**Task brief**
Pick up the blog post below, on red-light runners and flatiron-shaped buildings, and carry it on from its last sentence.

**Given text**
═══

I'm super paranoid about getting hit by a car running a red light. Sometimes I'll almost leave the house without my wallet, then go back and get it, specifically so I'll have ID on me in case I get hit by a car. 1. Because a few years ago, my grandfather was hit by a car running a red light while waiting to cross the street. (He broke like all of his bones but ended up being fine, amazingly. In his 80s!) 2. Because I just hate and fear cars. 3. Because people in San Francisco seem to run red lights much more frequently than I have observed anywhere else. Bad drivers here terrify me, because they're not being jerks, just totally oblivious, which I think is much worse!

I love the Flatiron Building! And flatiron shaped buildings in general. I live on Market Street, which cuts diagonally through all the regular blocks and makes all kinds of crazy pointy corners. It makes me so happy to walk around my neighborhood! The building I live in isn't a perfect flatiron shape, it's more of a weird trapezoid, but I think that's still pretty cool.

Matthew Gallaway

We are kindred souls in many ways, Caitlin!

═══

**Stored data**
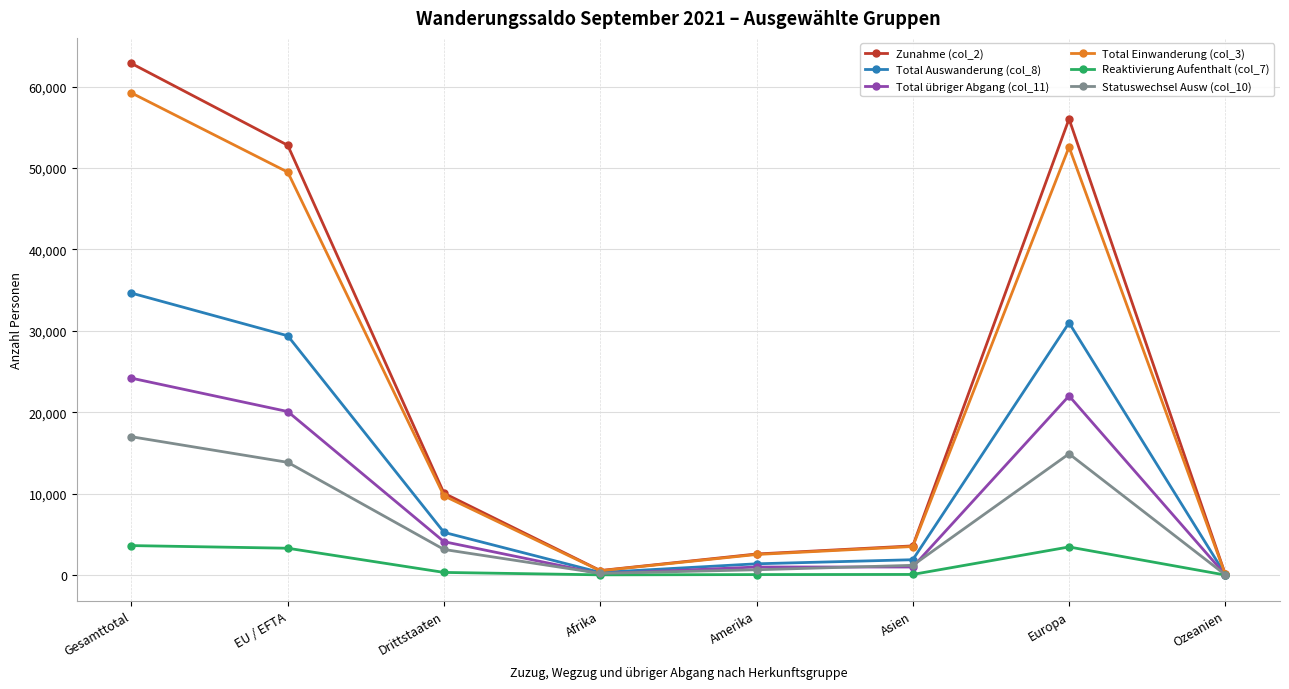

Rank the series by their maximum value, from highest to lowest.

Zunahme (col_2), Total Einwanderung (col_3), Total Auswanderung (col_8), Total übriger Abgang (col_11), Statuswechsel Ausw (col_10), Reaktivierung Aufenthalt (col_7)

═══

**Task answer**
Robert le Diable

Serendipity plays a big part in my life. Being a Louisiana boy, my first exposure to the famous Flatiron Building came a few years ago when I used to see a picture of it through a local shop window. It fascinated me, because the angle at which the picture was taken made the building look as though it was just a facade with no building attached to it. Serendipity stepped in when I received (at work) a booklet about some seminar or something being held in NYC, with a pic of the FB on the cover. I looked through the booklet and found the credit for the photo, which referred to the building as the Flatiron Building, and armed with the name (or nickname), I was able to search for info on the 'net.

Love coincidences, love serendipity, and love the Internet.

Matthew Gallaway

Agree with all of those sentiments, R le D -- thanks for sharing!

The comments to this entry are closed.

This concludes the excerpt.